Todavia, é tão vasta, arrasadora e tremenda que está a alterar dramaticamente a existência quotidiana de povos de nações e continentes inteiros, a atentar contra as regras de coexistência entre as nações e a colocar sob ameaça crescente a paz e a segurança do mundo. Só uma mudança planetária tão radical poderia espalhar um esfriamento das mentalidades assim tão violento que impõe à História a transição para uma “outra” época. Os portugueses que iam nos vinte anos no 25 de Abril (1974) e sentem na pele os sacrifícios impostos pela “crise” percebem a mudança: o povo antes participativo e reivindicativo, alegre e solidário, de esquerda democrática, agora anda frouxo, ensimesmado, individualista, apolítico, interessado sobretudo em futebol, telenovelas e fados.
O tecido das relações humanas gerais deixa à vista a dimensão das transformações havidas em quarenta anos. O panorama social que este rectângulo ibérico então ofereceu passou de vermelho para azul - esfriou.
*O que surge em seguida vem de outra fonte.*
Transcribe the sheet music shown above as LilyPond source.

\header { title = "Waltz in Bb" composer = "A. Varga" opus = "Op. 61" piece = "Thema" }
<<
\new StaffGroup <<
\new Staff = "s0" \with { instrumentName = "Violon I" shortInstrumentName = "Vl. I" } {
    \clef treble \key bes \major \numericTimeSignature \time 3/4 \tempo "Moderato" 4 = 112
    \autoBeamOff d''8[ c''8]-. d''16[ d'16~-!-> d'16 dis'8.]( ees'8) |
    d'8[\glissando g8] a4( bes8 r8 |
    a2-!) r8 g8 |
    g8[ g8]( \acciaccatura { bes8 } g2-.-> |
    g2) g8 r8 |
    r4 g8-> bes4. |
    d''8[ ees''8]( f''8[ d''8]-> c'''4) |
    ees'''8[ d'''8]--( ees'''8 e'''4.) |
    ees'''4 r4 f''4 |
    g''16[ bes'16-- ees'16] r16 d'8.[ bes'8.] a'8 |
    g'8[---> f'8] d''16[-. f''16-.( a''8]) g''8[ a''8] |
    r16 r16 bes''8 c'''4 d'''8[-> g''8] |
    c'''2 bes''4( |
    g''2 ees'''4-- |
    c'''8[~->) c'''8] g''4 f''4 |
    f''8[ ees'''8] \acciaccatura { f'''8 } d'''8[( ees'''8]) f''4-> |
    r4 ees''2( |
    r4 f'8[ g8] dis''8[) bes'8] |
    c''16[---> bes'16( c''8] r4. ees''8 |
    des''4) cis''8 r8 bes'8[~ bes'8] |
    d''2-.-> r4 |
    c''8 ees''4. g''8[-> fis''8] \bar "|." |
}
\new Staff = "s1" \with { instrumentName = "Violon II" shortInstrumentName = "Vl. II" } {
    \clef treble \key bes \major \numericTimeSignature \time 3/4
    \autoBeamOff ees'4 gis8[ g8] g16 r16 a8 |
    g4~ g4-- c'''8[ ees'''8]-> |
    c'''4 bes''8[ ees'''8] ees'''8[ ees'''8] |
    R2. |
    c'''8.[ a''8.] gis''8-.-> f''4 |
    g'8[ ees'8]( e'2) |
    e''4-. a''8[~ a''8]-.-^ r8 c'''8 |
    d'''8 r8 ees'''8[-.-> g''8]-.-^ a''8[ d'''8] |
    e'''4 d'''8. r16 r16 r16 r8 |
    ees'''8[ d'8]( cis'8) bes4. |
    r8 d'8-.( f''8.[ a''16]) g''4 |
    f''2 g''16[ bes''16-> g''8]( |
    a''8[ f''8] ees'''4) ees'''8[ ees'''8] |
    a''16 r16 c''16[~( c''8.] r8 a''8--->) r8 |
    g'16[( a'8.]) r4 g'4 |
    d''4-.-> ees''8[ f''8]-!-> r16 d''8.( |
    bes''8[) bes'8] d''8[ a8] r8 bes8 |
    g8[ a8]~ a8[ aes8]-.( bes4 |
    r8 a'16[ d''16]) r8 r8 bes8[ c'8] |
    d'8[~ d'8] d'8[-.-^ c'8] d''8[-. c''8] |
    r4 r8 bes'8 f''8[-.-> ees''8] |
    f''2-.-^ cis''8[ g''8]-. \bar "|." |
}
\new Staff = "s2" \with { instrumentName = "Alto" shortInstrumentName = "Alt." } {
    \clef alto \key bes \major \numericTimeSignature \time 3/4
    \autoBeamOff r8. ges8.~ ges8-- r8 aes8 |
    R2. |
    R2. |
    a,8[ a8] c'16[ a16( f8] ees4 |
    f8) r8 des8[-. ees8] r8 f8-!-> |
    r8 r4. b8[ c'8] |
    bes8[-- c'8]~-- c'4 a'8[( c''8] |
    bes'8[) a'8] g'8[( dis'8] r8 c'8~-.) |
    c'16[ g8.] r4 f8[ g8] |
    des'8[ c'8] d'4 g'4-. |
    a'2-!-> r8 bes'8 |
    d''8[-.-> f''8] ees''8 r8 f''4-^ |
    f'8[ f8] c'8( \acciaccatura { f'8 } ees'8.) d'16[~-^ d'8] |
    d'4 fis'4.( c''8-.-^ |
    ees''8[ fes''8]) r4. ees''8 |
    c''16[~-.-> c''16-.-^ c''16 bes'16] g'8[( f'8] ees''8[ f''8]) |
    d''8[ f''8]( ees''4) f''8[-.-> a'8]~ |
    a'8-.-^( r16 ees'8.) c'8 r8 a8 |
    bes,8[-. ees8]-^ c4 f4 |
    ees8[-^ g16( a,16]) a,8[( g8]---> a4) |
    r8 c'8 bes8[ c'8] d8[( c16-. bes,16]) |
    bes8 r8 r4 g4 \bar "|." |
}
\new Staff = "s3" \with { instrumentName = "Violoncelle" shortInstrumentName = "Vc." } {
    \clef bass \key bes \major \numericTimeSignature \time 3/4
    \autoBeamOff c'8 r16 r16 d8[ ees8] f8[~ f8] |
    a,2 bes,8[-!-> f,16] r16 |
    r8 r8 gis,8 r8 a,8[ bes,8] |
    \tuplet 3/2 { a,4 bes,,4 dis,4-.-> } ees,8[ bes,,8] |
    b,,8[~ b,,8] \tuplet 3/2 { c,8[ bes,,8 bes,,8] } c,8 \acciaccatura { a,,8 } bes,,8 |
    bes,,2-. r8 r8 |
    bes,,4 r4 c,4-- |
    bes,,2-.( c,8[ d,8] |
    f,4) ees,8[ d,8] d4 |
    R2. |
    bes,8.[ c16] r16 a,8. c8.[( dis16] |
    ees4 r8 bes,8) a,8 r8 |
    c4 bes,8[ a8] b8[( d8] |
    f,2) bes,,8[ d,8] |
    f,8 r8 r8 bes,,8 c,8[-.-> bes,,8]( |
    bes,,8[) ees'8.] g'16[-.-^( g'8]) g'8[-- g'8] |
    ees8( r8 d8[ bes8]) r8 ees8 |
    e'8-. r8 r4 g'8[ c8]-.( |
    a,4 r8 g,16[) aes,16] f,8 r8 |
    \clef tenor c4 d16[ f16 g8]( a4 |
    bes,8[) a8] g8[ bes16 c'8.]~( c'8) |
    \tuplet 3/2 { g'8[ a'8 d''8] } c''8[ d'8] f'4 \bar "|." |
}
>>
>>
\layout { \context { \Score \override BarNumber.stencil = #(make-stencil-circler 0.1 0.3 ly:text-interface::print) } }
E, no continente europeu, ou à volta, mais longe, onde aparece hoje um governo com políticas que não sejam de direita?
A indiferença pelo exercício dos direitos e deveres da cidadania estabeleceu-se como regra comum; o bem colectivo tornou-se abstracto; os governantes aproveitam-se e, em vez de cuidarem dos interesses legítimos de quantos os elegem, apoiam as grandes empresas privadas, bancos incluídos, agravando a pobreza e as desigualdades. Assuntos correntes da maior relevância ou significado, como a “censura” (ilegal) aplicada pela direcção do ISCTE ao último nº da revista “Análise Social” e ao seu director por causa de um artigo de teor político “abusador”, ou como a discussão, no Conselho Europeu, do TTIP, que propõe um acordo comercial entre a EU e os EUA e que vai anular completamente a soberania nacional a favor das empresas exportadoras, quase nem despertam atenções.
Um sinal de toda esta transformação, soprada de algures sobre os povos em transe, esteve diante de mim: uma linda rapariga com 23 anos e casamento à vista, licenciada a trabalhar a recibos verdes, conversou comigo. Quis convencer-me da sua ideia: que o “não saber é o seu caminho para ser feliz”. E não a convenci, ninguém a convence, de que, por tal caminho ela se condena a ser uma (in)feliz ignorante. [Foto do certame Amdan, 2014; autor não indicado.]